Awesome

Mining YouTube dataset

The Mining YouTube dataset (working title 'Weak YouTube dataset') is a large-scale real-world benchmark designed to evaluate automated learning techniques for human action recognition without humanly annotated training data.

The here presented dataset is based on the idea that it should be possible to learn action classes and concepts from unannotated videos.

The dataset comprises 512 different classes (incl. background 513) in form of verb oject combinations, based on 94 different verbs and 171 objects.

The the related paper can be found on arxiv: https://arxiv.org/abs/1906.01012

Sample classes

Training data

To gather training data we make use of the spoken language within in the videos to extract possible class labels. It follows the idea that, especially in the context of instructional videos, people usually explain and comment their actions to the viewers, so the performed actions are named during execution, and that those indicators will be sufficient to learn action classes from video data without the need for human intervention. We use publically available video content from YouTube. To avoid crawling millions of videos at random we restrict the dataset domain to cooking videos and further focus on five simple dishes based on egg preparation which are “eggroll”, “fried egg”, “pancake”, “omelette” and “scrambled egg”, as they all share common tasks and are suitable for the mining of related action classes.

Overall the training video base consists of ~20000 video IDs.

The training samples are minded by searching for the respective annotated classes within the subtitles of freely available videos. Please refer to the paper for a deeper analysis of different mining strategies.

Example for simple class mining

Test data

The test set consits of 250 randomly select cooking videos, 50 from the search query of each dish.

The test videos are densely annotated, thus each frame is labeled with its respective action class.

The annotators were instructed to label all visible actions in the videos. Additionally, they were also supposed to listen to the descriptions from audio comment and give the mentioned verb object combinations priority.
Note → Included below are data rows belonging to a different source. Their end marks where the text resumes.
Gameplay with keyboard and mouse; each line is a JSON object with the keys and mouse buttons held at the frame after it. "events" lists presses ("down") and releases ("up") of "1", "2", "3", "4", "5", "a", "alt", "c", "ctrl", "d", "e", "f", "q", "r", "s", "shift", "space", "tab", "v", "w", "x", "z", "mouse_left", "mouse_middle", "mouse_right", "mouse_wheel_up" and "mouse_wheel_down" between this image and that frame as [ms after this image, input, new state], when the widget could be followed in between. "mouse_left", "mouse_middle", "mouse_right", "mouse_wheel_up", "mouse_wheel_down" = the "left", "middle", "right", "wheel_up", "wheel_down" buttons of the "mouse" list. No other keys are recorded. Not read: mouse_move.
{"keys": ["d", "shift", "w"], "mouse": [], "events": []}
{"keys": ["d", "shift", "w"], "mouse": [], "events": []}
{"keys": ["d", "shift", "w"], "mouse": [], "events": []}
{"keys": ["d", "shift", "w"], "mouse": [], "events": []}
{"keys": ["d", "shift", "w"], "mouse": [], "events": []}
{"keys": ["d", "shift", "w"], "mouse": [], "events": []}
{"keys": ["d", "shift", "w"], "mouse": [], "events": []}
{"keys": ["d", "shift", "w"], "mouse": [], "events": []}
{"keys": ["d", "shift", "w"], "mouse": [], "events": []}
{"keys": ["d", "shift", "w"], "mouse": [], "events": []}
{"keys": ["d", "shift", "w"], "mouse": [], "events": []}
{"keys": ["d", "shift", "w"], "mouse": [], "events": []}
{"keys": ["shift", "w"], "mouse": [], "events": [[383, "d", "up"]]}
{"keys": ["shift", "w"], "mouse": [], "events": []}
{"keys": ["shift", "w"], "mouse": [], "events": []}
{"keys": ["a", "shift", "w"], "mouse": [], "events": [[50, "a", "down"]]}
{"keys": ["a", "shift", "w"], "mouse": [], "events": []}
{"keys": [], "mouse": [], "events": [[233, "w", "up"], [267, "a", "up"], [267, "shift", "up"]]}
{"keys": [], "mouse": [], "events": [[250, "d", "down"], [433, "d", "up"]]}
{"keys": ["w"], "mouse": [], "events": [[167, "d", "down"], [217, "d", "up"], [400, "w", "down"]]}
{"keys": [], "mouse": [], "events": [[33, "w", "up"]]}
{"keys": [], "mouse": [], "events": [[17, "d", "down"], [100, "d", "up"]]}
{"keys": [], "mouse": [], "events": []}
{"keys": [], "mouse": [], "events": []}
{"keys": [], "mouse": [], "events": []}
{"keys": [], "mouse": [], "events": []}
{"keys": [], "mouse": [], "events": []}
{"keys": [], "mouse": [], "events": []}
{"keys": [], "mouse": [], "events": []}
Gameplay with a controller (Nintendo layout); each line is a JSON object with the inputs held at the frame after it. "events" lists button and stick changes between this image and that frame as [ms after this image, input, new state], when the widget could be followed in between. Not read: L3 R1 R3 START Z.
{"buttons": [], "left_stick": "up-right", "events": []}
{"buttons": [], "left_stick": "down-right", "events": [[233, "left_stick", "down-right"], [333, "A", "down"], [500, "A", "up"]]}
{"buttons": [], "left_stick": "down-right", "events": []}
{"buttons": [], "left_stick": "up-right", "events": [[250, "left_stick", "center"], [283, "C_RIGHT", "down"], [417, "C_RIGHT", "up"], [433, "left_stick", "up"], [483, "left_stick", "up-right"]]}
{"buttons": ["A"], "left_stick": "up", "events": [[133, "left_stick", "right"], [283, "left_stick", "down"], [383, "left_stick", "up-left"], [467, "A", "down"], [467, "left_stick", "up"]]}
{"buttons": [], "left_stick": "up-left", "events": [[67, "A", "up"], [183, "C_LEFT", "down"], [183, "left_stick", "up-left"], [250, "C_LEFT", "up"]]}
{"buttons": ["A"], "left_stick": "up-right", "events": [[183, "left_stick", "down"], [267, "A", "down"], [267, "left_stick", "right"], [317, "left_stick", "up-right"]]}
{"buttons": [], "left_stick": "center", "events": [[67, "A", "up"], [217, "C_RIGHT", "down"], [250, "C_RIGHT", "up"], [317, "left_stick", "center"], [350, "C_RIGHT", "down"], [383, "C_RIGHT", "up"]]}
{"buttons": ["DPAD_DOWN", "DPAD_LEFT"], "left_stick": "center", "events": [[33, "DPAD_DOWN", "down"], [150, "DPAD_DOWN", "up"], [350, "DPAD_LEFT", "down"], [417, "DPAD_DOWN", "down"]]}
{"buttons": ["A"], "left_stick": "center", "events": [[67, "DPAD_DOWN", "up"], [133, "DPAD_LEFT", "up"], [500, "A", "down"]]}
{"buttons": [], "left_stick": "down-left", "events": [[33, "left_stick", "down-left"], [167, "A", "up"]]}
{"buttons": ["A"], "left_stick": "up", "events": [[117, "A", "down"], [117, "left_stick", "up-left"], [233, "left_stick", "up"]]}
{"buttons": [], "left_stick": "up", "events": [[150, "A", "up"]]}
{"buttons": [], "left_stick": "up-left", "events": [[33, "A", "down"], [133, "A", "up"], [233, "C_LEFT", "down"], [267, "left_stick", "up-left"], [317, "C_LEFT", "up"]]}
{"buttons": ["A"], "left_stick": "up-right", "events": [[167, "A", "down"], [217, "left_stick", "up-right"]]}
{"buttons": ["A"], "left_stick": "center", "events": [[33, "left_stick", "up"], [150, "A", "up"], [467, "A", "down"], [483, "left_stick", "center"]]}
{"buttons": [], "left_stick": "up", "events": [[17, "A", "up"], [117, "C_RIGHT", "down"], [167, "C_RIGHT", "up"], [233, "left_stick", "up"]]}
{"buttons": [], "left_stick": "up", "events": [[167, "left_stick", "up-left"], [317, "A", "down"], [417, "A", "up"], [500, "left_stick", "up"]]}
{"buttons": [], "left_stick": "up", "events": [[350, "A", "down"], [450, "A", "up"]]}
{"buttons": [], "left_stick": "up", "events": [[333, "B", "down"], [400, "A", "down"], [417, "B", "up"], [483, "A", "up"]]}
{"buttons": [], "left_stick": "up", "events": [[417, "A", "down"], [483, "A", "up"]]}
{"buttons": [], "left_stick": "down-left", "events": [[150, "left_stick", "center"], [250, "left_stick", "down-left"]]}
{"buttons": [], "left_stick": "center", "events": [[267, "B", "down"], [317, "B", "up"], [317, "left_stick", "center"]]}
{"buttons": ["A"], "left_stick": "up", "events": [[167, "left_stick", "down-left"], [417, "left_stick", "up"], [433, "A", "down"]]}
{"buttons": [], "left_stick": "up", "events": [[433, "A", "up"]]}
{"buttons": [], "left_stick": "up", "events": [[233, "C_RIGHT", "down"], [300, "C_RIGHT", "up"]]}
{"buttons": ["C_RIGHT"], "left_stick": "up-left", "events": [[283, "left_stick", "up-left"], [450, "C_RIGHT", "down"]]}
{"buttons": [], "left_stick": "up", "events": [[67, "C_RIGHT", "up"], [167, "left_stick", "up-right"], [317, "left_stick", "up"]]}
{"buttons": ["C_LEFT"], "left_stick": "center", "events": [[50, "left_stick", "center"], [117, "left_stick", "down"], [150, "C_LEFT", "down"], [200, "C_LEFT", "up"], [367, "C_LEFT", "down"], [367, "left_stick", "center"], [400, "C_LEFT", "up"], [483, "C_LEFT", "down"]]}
If an action is visible without audio comment, they were instructed to annotate the respective class from the dictionary.

All annotated action classes are further checked if they appear at least 10 times in the training data.

Example for fully annotated test video

Feature computation

We provide features for the training samples and the test data. For feature computation we use the Temporal Segment Network framework pretrained on the Kinetics dataset. We extract features from the output of the last global pooling layer of the spatial and temporal stream of the BNInception architecture. We forward only the center crop of each frame through the spatial and the temporal stream and process every second frame of all clips.

Task description

To evaluate the performance of the different methods and descriptors, we regard the task of temporal alignment of frames to a given ordered set of action classes. For this task, the transcript of a video as well as the video itself is available at test time and the goal is to temporally align the video frames to the given list of ordered actions. The task of temporal alignment has the advantage that the action classes to detect are already predefined. This relaxes the problem of false synonym labels as in this case e.g. “add oil” will usually not be mixed up with “pour oil” and thus does not result in a false label. As performance measure, we use the Jaccard index computed as intersection over union (IoU) and intersection over detection (IoD).